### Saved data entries
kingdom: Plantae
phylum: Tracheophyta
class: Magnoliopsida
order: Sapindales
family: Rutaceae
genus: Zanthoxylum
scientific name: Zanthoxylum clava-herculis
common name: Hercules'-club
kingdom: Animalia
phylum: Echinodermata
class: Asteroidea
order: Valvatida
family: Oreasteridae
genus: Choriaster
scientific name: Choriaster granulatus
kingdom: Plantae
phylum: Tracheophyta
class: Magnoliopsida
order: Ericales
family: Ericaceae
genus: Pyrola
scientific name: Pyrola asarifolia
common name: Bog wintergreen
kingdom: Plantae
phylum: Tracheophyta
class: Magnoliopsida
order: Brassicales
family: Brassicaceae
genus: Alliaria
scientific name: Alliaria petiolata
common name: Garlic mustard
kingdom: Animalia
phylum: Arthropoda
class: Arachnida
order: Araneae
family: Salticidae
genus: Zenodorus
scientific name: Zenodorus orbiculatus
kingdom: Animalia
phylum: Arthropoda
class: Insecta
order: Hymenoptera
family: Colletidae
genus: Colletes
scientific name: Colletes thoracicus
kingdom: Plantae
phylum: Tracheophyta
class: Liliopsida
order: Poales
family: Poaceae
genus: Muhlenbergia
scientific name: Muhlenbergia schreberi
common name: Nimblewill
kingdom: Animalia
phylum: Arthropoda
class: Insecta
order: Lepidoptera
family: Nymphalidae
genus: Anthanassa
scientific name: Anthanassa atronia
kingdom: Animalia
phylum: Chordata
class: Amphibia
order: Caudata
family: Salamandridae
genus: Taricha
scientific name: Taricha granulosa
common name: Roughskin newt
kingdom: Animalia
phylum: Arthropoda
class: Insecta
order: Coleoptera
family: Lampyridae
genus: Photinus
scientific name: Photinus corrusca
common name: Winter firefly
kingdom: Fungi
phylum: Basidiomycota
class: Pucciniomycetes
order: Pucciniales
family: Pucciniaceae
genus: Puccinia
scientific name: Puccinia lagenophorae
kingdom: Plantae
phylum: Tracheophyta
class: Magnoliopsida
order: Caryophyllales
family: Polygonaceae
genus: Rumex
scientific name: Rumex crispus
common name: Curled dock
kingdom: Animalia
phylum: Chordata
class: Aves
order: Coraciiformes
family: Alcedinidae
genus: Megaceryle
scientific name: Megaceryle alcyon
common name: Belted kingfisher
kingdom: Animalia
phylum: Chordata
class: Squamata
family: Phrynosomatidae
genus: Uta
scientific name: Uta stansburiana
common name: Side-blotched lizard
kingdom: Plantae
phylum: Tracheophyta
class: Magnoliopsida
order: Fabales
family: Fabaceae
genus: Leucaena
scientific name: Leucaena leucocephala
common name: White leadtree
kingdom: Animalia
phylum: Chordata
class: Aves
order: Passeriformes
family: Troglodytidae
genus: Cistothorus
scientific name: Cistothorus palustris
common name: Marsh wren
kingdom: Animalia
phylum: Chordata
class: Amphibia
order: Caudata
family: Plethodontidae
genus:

### To be done
Starting with the line that contains "order: Coleoptera" and going on through the line that contains "common name: White leadtree", put the lines of the listing into a JSON list of strings, one string per line, with blank lines left out. Include both of those end lines.

### Response to this task
[
  "order: Coleoptera",
  "family: Lampyridae",
  "genus: Photinus",
  "scientific name: Photinus corrusca",
  "common name: Winter firefly",
  "kingdom: Fungi",
  "phylum: Basidiomycota",
  "class: Pucciniomycetes",
  "order: Pucciniales",
  "family: Pucciniaceae",
  "genus: Puccinia",
  "scientific name: Puccinia lagenophorae",
  "kingdom: Plantae",
  "phylum: Tracheophyta",
  "class: Magnoliopsida",
  "order: Caryophyllales",
  "family: Polygonaceae",
  "genus: Rumex",
  "scientific name: Rumex crispus",
  "common name: Curled dock",
  "kingdom: Animalia",
  "phylum: Chordata",
  "class: Aves",
  "order: Coraciiformes",
  "family: Alcedinidae",
  "genus: Megaceryle",
  "scientific name: Megaceryle alcyon",
  "common name: Belted kingfisher",
  "kingdom: Animalia",
  "phylum: Chordata",
  "class: Squamata",
  "family: Phrynosomatidae",
  "genus: Uta",
  "scientific name: Uta stansburiana",
  "common name: Side-blotched lizard",
  "kingdom: Plantae",
  "phylum: Tracheophyta",
  "class: Magnoliopsida",
  "order: Fabales",
  "family: Fabaceae",
  "genus: Leucaena",
  "scientific name: Leucaena leucocephala",
  "common name: White leadtree"
]